There nearly are as many recipes for EMPANADAS as there are fans of this doughy, delicious filled pastry dish. Some make one big empanada. Many enjoy small fist-sized empanadas. They are all delicious and worth trying. Here is my favorite (and easiest) recipe.
Large Empanada with Chorizo
½ pound chorizo diced into ¼” pieces
½ pound diced pancetta
1 large or 2 small diced Spanish onions
2 large diced red peppers
2 Pillsbury pizza dough
Pre-heat oven to 425 degrees. Heat the onions in a large pan in olive oil until translucent (about 8 minutes). Add the red peppers. Cook another 6 or 7 minutes. Stir occasionally. Add pancetta and chorizo and let them brown.
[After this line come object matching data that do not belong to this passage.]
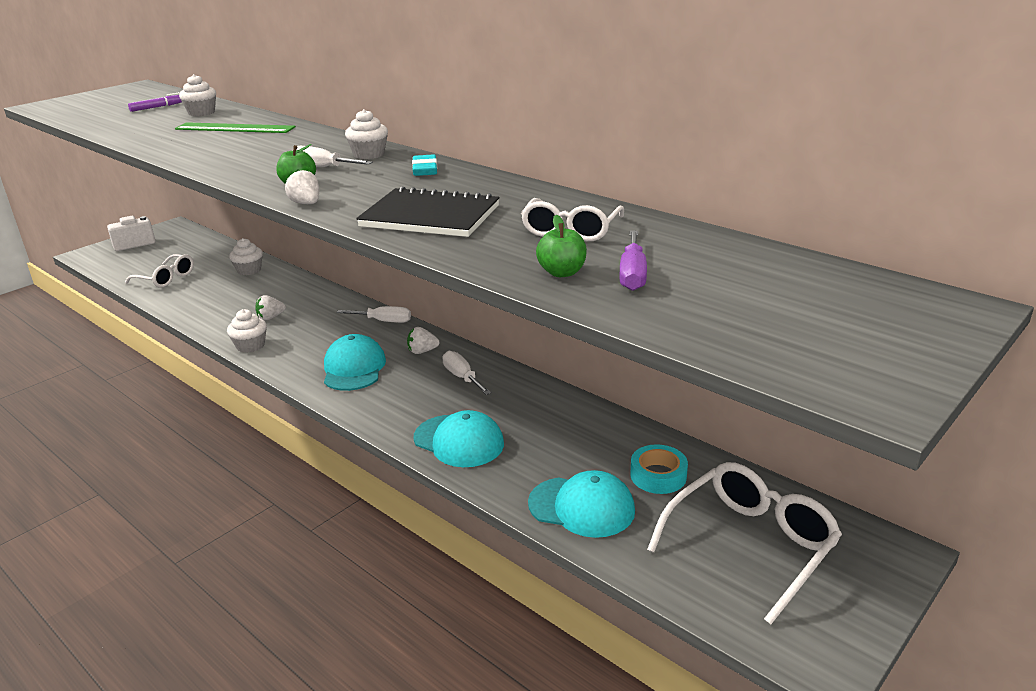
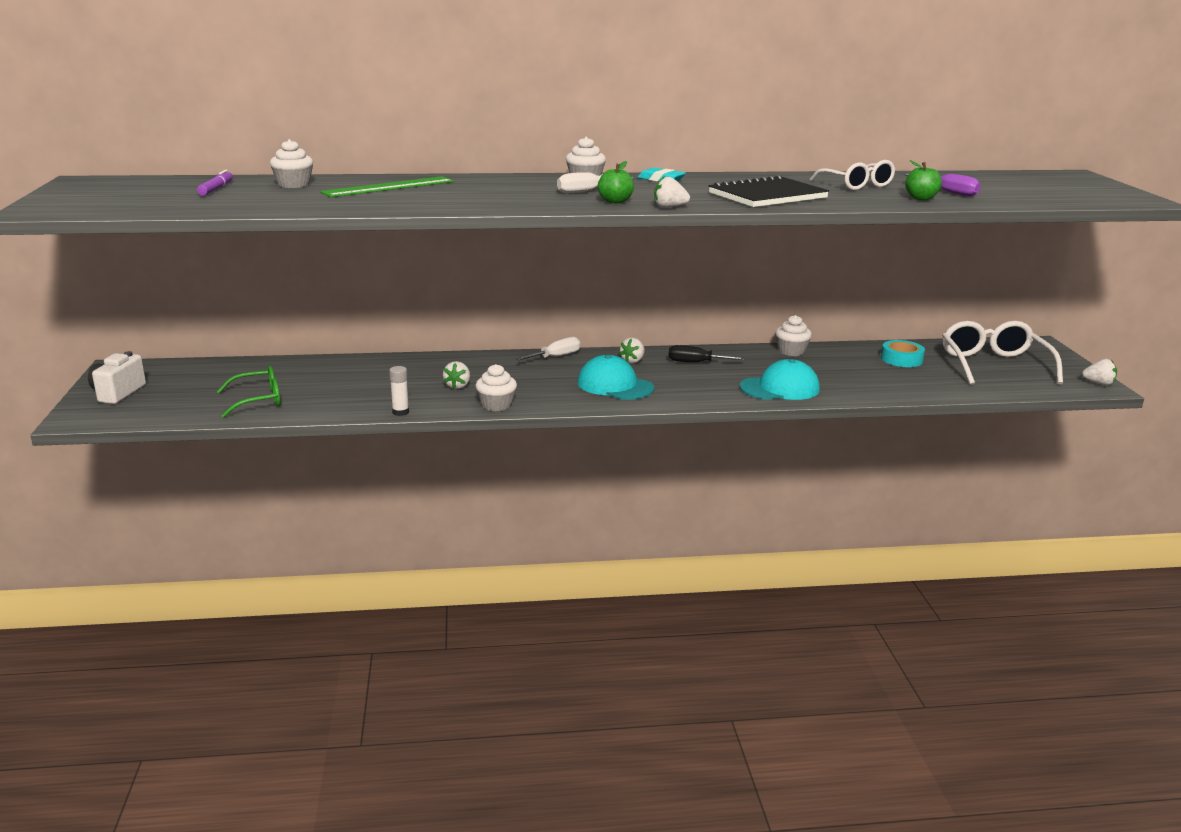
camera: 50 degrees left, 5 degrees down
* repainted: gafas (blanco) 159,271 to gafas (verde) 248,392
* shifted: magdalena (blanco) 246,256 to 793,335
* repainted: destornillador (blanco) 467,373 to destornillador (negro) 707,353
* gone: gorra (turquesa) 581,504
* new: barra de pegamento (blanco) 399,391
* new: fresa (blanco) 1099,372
Meanwhile, place the first roll of pizza dough on a cookie pan which has been coated with olive oil. You can line the pan with parchment paper or foil. Coat the pizza with olive oil.
When the chorizo mixture is finished, spread it on the pizza dough. Cover with the other pizza dough and pinch the edges closed. Spread the top with olive oil and make two or three slits for steam to escape. Bake for 20 minutes or until the entire thing is golden brown.
Here’s a beef filling:
2 lbs ground beef
½ pound bliss or butter potatoes, diced into one inch cubes and boiled until semi-soft
1 large or 2 small Spanish onions, diced
2 cloves of garlic, finely chopped
¾ cup shredded cheddar or any sharp cheese
Pre-heat oven to 425 degrees. Heat the onions in a large pan in olive oil until translucent (about 8 minutes). Add the garlic. Sauté the onions and garlic in the oil over medium heat for 1 minute. Put the ground beef in and begin to brown. When the beef is cooked through, add the potatoes.
Prepare the dough the same way as for the chorizo filling. When the beef mixture is spread on the dough, sprinkle with the shredded cheese.